• Prompt
Please reproduce, character for character, the stretch of the records from the line containing "text Les Labels : [75, 341, 1165, 367]" through the line containing "text RT 2000".

'''

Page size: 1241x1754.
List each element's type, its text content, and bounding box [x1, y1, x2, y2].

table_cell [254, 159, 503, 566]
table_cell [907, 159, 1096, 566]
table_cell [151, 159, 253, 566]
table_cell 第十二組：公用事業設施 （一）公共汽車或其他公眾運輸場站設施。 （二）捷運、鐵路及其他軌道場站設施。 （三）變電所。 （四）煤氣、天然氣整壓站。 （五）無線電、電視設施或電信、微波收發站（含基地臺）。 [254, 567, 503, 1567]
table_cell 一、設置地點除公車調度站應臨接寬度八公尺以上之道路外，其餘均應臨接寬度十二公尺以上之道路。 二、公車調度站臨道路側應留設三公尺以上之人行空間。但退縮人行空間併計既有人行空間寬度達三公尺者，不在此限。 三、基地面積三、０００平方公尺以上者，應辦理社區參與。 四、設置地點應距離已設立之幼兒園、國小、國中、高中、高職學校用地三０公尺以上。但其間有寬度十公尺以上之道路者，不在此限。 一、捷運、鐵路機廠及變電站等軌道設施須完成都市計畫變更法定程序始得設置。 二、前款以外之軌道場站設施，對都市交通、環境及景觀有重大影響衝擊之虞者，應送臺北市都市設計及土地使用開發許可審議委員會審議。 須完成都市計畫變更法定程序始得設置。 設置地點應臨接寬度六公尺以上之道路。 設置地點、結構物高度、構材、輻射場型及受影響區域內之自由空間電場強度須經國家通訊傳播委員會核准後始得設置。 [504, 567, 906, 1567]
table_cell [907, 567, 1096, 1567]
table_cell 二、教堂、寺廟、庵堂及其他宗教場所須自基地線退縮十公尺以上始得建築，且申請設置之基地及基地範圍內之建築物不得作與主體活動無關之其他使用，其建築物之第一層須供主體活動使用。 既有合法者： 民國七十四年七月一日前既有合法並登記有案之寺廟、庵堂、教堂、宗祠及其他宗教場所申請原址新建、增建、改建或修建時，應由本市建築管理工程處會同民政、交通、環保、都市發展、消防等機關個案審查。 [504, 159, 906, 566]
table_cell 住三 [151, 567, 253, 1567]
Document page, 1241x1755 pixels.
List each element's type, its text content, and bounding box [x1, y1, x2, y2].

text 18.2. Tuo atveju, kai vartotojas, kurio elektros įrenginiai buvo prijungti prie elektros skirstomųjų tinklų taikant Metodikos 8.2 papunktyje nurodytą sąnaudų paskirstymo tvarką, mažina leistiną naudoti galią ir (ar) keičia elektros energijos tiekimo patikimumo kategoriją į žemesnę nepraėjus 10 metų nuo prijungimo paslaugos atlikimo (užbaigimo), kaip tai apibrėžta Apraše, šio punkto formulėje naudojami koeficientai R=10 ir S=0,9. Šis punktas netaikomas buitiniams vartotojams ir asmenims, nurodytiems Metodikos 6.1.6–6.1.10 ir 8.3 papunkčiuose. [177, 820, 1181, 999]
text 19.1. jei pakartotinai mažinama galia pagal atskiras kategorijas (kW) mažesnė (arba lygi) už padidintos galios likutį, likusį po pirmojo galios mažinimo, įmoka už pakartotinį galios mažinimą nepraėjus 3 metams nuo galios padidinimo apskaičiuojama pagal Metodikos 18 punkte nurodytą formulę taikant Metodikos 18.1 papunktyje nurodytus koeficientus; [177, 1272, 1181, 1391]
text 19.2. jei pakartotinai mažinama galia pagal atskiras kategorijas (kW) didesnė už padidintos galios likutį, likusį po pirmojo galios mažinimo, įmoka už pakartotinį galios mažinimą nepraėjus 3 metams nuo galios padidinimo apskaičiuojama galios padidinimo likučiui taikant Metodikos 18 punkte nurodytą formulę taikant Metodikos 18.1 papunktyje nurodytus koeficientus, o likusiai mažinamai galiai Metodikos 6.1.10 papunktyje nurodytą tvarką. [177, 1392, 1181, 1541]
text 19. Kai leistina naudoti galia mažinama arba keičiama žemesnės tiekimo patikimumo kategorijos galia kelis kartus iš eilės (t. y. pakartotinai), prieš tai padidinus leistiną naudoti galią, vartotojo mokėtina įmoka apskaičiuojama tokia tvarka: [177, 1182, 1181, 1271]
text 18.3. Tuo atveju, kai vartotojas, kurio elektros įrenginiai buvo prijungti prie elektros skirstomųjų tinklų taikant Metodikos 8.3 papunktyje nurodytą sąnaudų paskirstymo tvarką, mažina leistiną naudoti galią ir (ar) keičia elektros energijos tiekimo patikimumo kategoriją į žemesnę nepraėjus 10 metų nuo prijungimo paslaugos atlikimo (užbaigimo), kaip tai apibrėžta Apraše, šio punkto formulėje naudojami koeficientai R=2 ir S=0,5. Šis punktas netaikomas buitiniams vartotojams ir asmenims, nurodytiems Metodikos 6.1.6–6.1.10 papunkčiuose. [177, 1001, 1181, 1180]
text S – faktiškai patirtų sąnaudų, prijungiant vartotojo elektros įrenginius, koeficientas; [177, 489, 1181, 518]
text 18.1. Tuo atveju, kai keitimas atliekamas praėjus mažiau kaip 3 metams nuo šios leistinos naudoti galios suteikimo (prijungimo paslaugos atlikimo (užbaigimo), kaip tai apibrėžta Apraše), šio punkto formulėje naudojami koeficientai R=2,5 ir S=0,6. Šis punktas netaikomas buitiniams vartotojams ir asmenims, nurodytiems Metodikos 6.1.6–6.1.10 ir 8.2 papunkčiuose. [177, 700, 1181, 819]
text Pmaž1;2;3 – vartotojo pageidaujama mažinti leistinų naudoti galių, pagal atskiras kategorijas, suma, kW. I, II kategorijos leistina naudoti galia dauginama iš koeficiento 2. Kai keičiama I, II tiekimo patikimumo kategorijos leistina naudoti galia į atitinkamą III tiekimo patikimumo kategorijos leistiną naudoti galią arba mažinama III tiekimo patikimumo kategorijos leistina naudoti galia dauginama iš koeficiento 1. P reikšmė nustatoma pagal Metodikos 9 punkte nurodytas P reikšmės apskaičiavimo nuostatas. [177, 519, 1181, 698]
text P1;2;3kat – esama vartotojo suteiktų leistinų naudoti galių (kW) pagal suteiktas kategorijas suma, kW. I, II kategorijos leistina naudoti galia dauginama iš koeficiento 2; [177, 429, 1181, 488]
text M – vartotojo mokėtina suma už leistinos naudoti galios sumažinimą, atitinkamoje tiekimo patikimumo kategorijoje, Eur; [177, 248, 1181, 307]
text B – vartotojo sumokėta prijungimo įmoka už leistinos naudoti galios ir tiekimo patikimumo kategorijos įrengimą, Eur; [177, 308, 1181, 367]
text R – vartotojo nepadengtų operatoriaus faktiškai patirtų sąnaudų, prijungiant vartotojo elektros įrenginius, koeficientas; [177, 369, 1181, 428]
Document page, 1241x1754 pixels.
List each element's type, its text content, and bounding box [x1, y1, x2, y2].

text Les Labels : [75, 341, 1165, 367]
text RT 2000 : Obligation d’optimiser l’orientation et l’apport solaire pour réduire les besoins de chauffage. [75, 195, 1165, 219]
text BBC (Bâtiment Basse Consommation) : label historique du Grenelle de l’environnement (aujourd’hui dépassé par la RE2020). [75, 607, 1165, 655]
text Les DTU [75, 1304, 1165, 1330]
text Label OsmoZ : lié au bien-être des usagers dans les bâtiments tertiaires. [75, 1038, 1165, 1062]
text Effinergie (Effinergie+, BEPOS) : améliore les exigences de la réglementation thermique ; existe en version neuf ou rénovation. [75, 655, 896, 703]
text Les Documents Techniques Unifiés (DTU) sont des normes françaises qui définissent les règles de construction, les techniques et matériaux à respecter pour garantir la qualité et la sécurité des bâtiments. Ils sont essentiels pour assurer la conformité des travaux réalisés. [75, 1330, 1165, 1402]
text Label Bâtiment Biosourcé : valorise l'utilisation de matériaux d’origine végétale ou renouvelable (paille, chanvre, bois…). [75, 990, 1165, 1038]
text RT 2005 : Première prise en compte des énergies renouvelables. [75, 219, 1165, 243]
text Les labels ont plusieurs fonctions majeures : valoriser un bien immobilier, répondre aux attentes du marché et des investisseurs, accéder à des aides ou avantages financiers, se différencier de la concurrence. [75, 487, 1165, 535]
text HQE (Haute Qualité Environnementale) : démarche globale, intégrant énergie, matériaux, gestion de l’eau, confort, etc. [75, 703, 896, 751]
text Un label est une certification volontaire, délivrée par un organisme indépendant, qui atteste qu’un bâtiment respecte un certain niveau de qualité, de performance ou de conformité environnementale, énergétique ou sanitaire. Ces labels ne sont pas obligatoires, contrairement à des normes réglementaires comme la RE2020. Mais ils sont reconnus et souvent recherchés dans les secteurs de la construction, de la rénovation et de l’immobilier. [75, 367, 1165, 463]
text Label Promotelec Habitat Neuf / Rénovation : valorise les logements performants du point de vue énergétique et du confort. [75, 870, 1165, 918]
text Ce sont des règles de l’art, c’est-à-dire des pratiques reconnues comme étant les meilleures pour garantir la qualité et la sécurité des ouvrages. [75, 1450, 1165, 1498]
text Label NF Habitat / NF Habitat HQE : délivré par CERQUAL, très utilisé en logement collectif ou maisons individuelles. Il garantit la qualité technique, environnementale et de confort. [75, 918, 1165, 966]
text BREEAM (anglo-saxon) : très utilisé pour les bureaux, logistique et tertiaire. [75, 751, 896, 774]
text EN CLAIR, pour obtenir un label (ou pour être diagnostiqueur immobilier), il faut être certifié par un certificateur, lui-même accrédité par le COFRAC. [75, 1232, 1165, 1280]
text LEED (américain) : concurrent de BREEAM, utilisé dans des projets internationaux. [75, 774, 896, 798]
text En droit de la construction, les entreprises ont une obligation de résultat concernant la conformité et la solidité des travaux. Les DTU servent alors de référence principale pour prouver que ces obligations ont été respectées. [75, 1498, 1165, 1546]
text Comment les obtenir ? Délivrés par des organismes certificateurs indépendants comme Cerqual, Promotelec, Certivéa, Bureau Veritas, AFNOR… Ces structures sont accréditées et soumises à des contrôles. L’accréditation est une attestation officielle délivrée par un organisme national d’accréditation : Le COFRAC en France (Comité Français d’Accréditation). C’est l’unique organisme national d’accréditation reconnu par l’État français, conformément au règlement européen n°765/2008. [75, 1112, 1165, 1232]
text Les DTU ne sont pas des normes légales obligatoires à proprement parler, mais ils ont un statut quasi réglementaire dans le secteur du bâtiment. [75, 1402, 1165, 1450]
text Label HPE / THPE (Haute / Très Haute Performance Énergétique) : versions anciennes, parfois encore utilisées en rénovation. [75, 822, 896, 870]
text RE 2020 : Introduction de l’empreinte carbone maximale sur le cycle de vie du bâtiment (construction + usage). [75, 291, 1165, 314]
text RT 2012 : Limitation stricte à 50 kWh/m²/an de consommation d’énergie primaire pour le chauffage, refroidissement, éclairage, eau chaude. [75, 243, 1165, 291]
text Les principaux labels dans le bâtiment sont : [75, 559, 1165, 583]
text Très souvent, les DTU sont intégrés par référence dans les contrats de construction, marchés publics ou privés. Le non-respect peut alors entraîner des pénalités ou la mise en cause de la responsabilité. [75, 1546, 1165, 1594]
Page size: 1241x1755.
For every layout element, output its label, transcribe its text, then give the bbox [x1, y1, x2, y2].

'''

• Expected answer
text Les Labels : [75, 341, 1165, 367]
text RT 2000 : Obligation d’optimiser l’orientation et l’apport solaire pour réduire les besoins de chauffage. [75, 195, 1165, 219]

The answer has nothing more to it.